The first transaction in a newly confirmed block is the reward the miner awarded themselves according to the rules, and is called the coinbase. The reward started at 50 BTC per confirmed block, and is halved every 210,000 blocks, or approximately 4 years. You can see this yourself by looking at block 209999, and then block 210000. This mechanism results in a total supply of 21M BTC awarded, after which there will be no more new BTC entered into circulation. At this point, miners will be paid only by transaction fees for their work to confirm new transactions in a block.

9: Confirmed transactions are irreversible

By design, once a transaction is confirmed and added to the blockchain, every subsequent confirmed block creates an increasingly long chain making it virtually impossible to rewrite history and undo the transaction. This can reduce transactions costs because, similar to paying in cash, there is no need to account for charge backs.

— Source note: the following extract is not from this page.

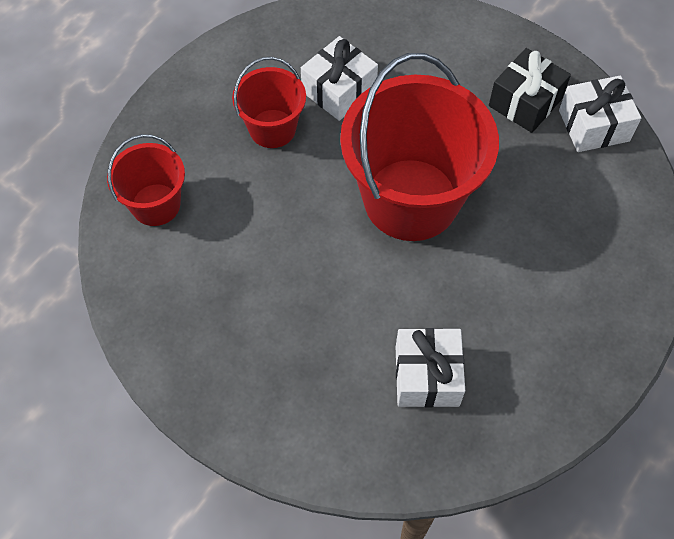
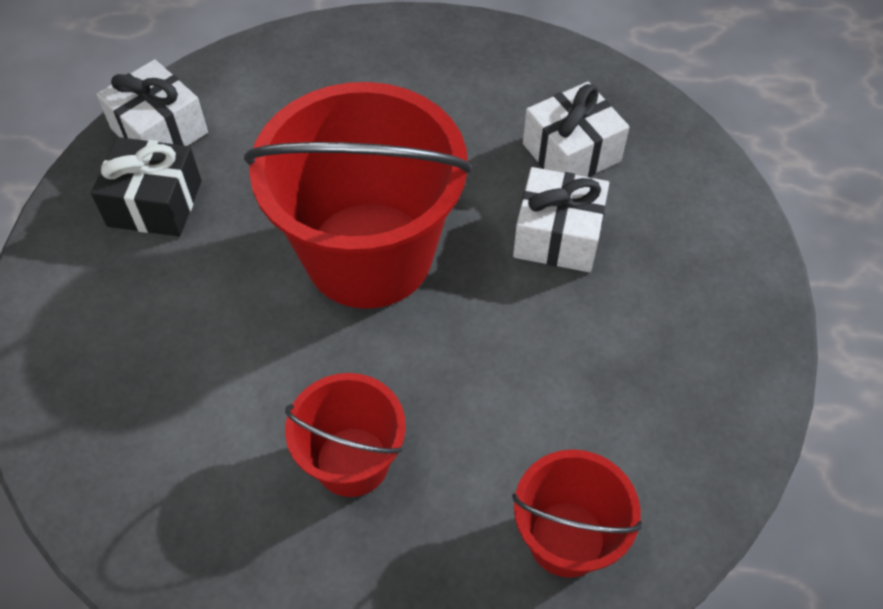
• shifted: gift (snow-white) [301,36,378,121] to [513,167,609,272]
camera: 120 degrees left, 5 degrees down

10: Proof of Work currently costs more than $1.1B annually, using more electricity than many countries

While the blockchain mechanism is effective in its objectives, it has drawn criticism for the increased use of electricity and resources consumed by an activity that is an artificial means for introducing difficulty and effort. Several alternative mechanisms such as Proof of Storage and Proof of Stake are intended to address this.